YETKİSİZ GÖZALTINA KAMU DAVASI
Emniyet amirinin hiçbir yetkisi olmadığı halde 2 vatandaşı gözaltına aldığı için hakkında “Kişiyi Hürriyetinden Yoksun Kılmak” suçundan kamu davası açıldığı kaydedilen açıklamada, “Cumhuriyet Savcısı Uygur Meydan olayla ilgili tarafların ifadelerini almaktan başka hiçbir işlem yapmamış, dosya memur suçlarına bakmakla görevli cumhuriyet savcısına tevzi edilmiştir. Bu arkadaşımız da hukuksuz emirle yetkisi olmadığı halde iki vatandaşı gözaltına aldıran ilgili emniyet müdürü hakkında kişiyi hürriyetinden yoksun kılmak suçundan kamu davası açmıştır” ifadelerine yer verildi.

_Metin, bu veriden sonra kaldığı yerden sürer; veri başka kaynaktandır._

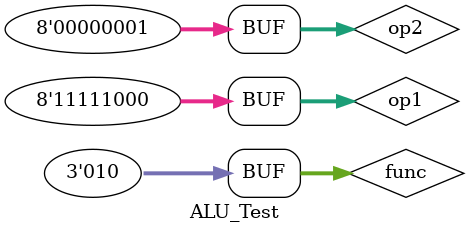
<source format=v>
`timescale 1ns / 1ps

module ALU_Test;

	// Inputs
	reg [7:0] op1;
	reg [7:0] op2;
	reg [2:0] func;

	// Outputs
	wire [7:0] result;
	wire zero;
	wire sign;
	wire ovf;

	// Instantiate the Unit Under Test (UUT)
	ALU uut (
		.op1(op1), 
		.op2(op2), 
		.func(func), 
		.result(result), 
		.zero(zero), 
		.sign(sign), 
		.ovf(ovf)
	);

	initial begin
		// Initialize Inputs
		op1 = 0;
		op2 = 0;
		func = 0;

		// Wait 100 ns for global reset to finish
		#100;
        
		// Add stimulus here
		op1 = -8;
		op2 = 1;
		func = 2;
		#100;

	end
      
endmodule


</source>
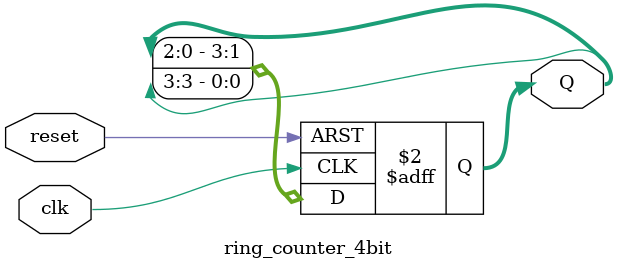
<source format=v>
`timescale 1ns / 1ps


module ring_counter_4bit (
    input clk,         // Clock signal
    input reset,       // Asynchronous reset
    output reg [3:0] Q // 4-bit output
);
    always @(posedge clk or posedge reset) begin
        if (reset)
            Q <= 4'b0001;       // Initial state
        else
            Q <= {Q[2:0], Q[3]}; // Rotate left
    end
endmodule

</source>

Gözaltların şüpheliler için uygulanabilen bir tedbir olduğu vurgulanan açıklamada, şu ifadelere yer verildi: “Gözaltı ancak şüpheliler için uygulanabilen bir tedbirdir. Hiçbir kanunda korumak ve benzeri amaçlarla mağdurun gözaltına alınması kavramı bulunmamaktadır. Bir başka anlatımla suç işlememiş olan hiçbir vatandaş kendisinin korunmak istendiği ve benzeri amaçlarla da olsa, hürriyetinden yoksun bırakılamaz, gözaltına alınarak zorla karakola götürülemez. Cumhuriyet savcılarının dahi böyle bir yetkisi bulunmamaktadır. Bu nedenle yapılan işlem açıkça hukuka aykırıdır.”
CUMHURBAŞKANINA HAKARET DAVASI
Olayın Cumhuriyet Başsavcılığı tarafından duyulmasının hemen ardından “Katil Devlet, Katil Erdoğan” sloganı atan kişilerin tespit edilerek, haklarında Cumhurbaşkanına hakaret suçundan kamu davası açıldığı vurgulanan açıklamada, “Olay Cumhuriyet Başsavcılımız tarafından öğrenilince ayrıca ‘katil Devlet, katil Erdoğan' sloganı atan kişilerin tespit edilerek şüpheli sıfatı ile ifadelerinin alınması emri verilmiştir. Bu kişiler hakkında 2016/645 soruşturma sayılı dosyamız üzerinden Sayın Cumhurbaşkanına hakaret suçundan kamu davası açılmıştır. Olayda gazetenin Devlete ve Sayın Cumhurbaşkanına hakaret eden kişiler yerine, onlara tepki gösterenlerin provokatör oldukları iddiası ile gözaltına aldırılmasını sorgulaması gerekirken, tam aksi bir tavır içine girmesi, üstelik bunu güya paralel yapı ile mücadele adına yapması anlaşılamamaktadır” denildi.